What you need to do:
All of the data that follows is to be printed exactly, without pictures.

Provided records:
:::

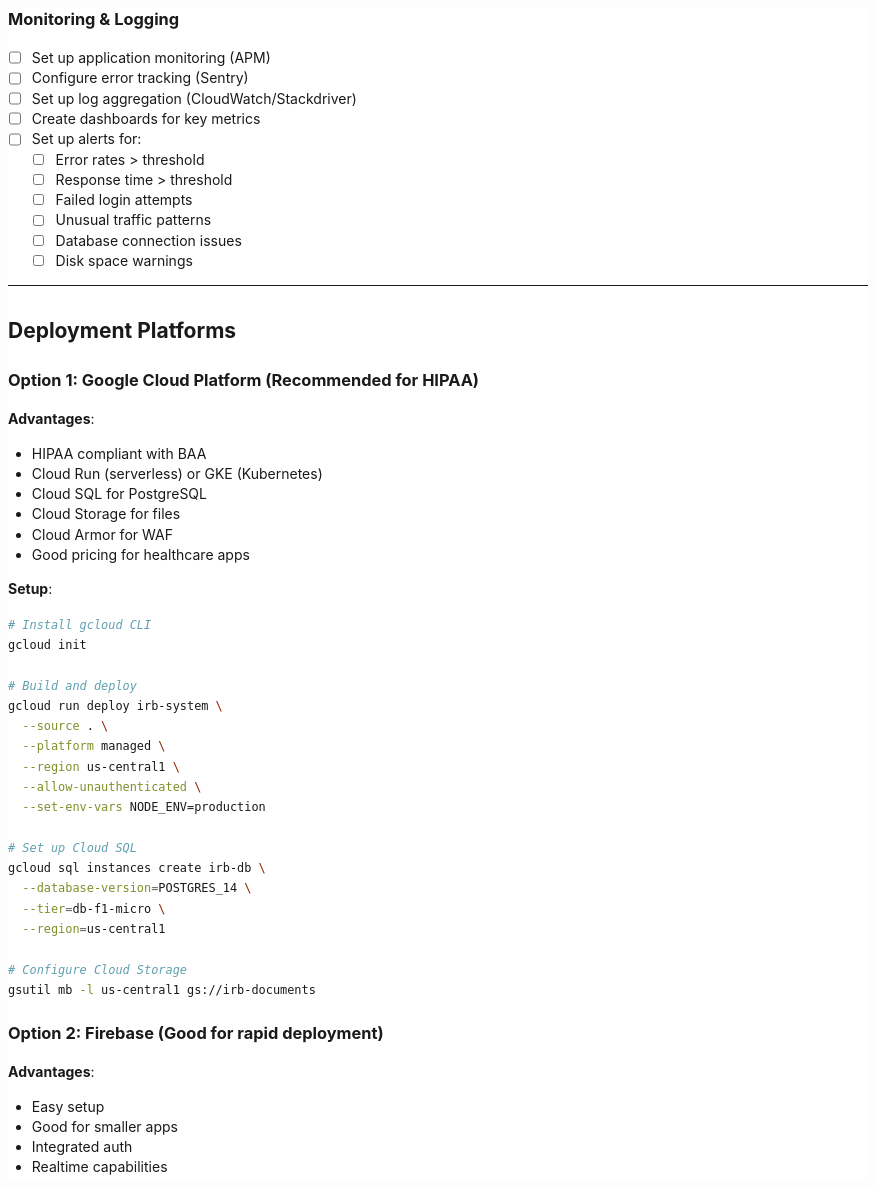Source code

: ### Monitoring & Logging
- [ ] Set up application monitoring (APM)
- [ ] Configure error tracking (Sentry)
- [ ] Set up log aggregation (CloudWatch/Stackdriver)
- [ ] Create dashboards for key metrics
- [ ] Set up alerts for:
  - [ ] Error rates > threshold
  - [ ] Response time > threshold
  - [ ] Failed login attempts
  - [ ] Unusual traffic patterns
  - [ ] Database connection issues
  - [ ] Disk space warnings

---

## Deployment Platforms

### Option 1: Google Cloud Platform (Recommended for HIPAA)
**Advantages**:
- HIPAA compliant with BAA
- Cloud Run (serverless) or GKE (Kubernetes)
- Cloud SQL for PostgreSQL
- Cloud Storage for files
- Cloud Armor for WAF
- Good pricing for healthcare apps

**Setup**:
```bash
# Install gcloud CLI
gcloud init

# Build and deploy
gcloud run deploy irb-system \
  --source . \
  --platform managed \
  --region us-central1 \
  --allow-unauthenticated \
  --set-env-vars NODE_ENV=production

# Set up Cloud SQL
gcloud sql instances create irb-db \
  --database-version=POSTGRES_14 \
  --tier=db-f1-micro \
  --region=us-central1

# Configure Cloud Storage
gsutil mb -l us-central1 gs://irb-documents
```

### Option 2: Firebase (Good for rapid deployment)
**Advantages**:
- Easy setup
- Good for smaller apps
- Integrated auth
- Realtime capabilities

:::

Result of the task:
Source code

: ### Monitoring & Logging
- [ ] Set up application monitoring (APM)
- [ ] Configure error tracking (Sentry)
- [ ] Set up log aggregation (CloudWatch/Stackdriver)
- [ ] Create dashboards for key metrics
- [ ] Set up alerts for:
  - [ ] Error rates > threshold
  - [ ] Response time > threshold
  - [ ] Failed login attempts
  - [ ] Unusual traffic patterns
  - [ ] Database connection issues
  - [ ] Disk space warnings

---

## Deployment Platforms

### Option 1: Google Cloud Platform (Recommended for HIPAA)
**Advantages**:
- HIPAA compliant with BAA
- Cloud Run (serverless) or GKE (Kubernetes)
- Cloud SQL for PostgreSQL
- Cloud Storage for files
- Cloud Armor for WAF
- Good pricing for healthcare apps

**Setup**:
```bash
# Install gcloud CLI
gcloud init

# Build and deploy
gcloud run deploy irb-system \
  --source . \
  --platform managed \
  --region us-central1 \
  --allow-unauthenticated \
  --set-env-vars NODE_ENV=production

# Set up Cloud SQL
gcloud sql instances create irb-db \
  --database-version=POSTGRES_14 \
  --tier=db-f1-micro \
  --region=us-central1

# Configure Cloud Storage
gsutil mb -l us-central1 gs://irb-documents
```

### Option 2: Firebase (Good for rapid deployment)
**Advantages**:
- Easy setup
- Good for smaller apps
- Integrated auth
- Realtime capabilities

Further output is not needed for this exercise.